Anyone looking for a movie about Sylvia Plath, the poet, should skip this rendition. The working title for this movie (Ted and Sylvia), would have been much more appropriate, since it is basically a summary of the tumultuous relationship between Plath and fellow poet Ted Hughes. Dramatic and passionate, it's a film that only people who are really interested (or like a good tear-jerker) should see.

Not to be misinterpreted, though: Sylvia is not a bad movie. Gwyneth Paltrow, though arguably one of the most overrated actresses in Hollywood since her Oscar win, gives a good performance as Sylvia. Her development throughout the movie from a well-adjusted wife, very much in love, to the disturbed and desperate woman that becomes Sylvia Plath, is remarkable. The progression reads very much like Plath's praised novel, The Bell Jar; it's slow, believable, and relatable.

The settings and the mood display the bleakness in an expectable way considering the story. British actor Daniel Craig also excels in his interpretation of Ted Hughes. Pulling off the charm and the mystique of Hughes, as well as the chemistry with Paltrow, Craig almost takes over the movie.

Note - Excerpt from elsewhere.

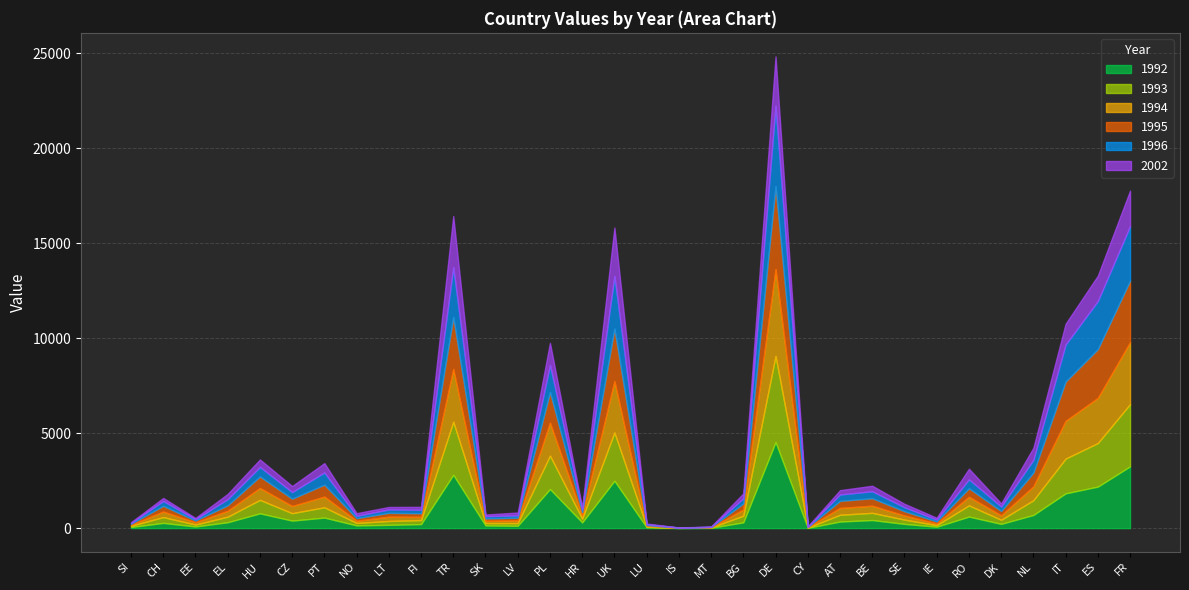

At which category is the sum across all series the highest?

DE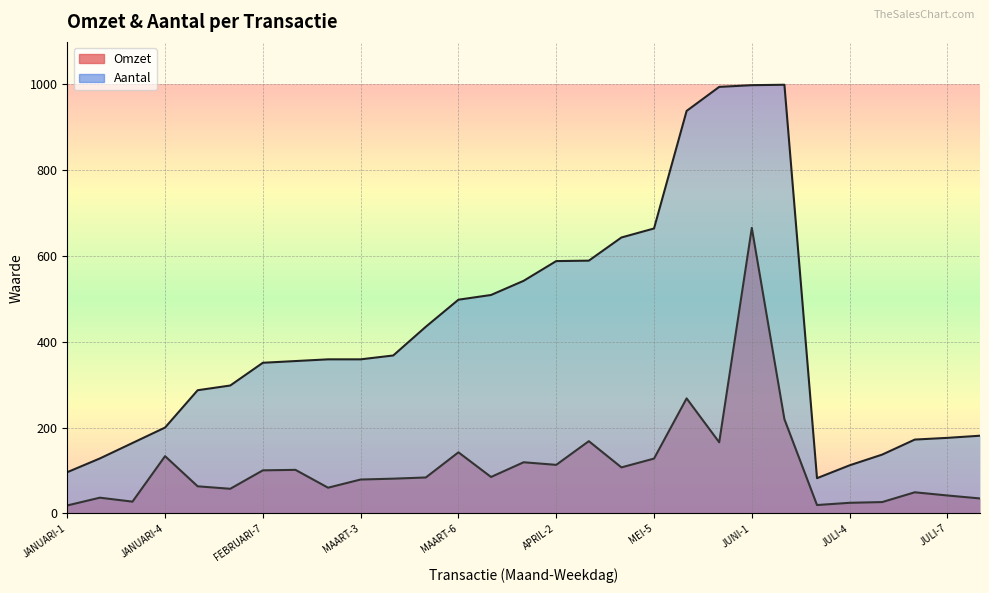

True or false: Omzet and Aantal cross at least once.

False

With a small role as Aurelia Plath for Paltrow's real life mother, Blythe Danner, Sylvia is, for all dramatic purposes, a good movie. Intense scenes and subject matter, along with good acting, make it worth watching. Yet, it still seems to be missing something that could have made it a great movie. She may not have been the greatest poet, but the legend of Sylvia Plath, and her universality as a writer is much more difficult to capture, and this film is clearly not faithful to that legend. Sylvia is a good romance, a good drama, but not the great movie about Sylvia Plath that it could have been.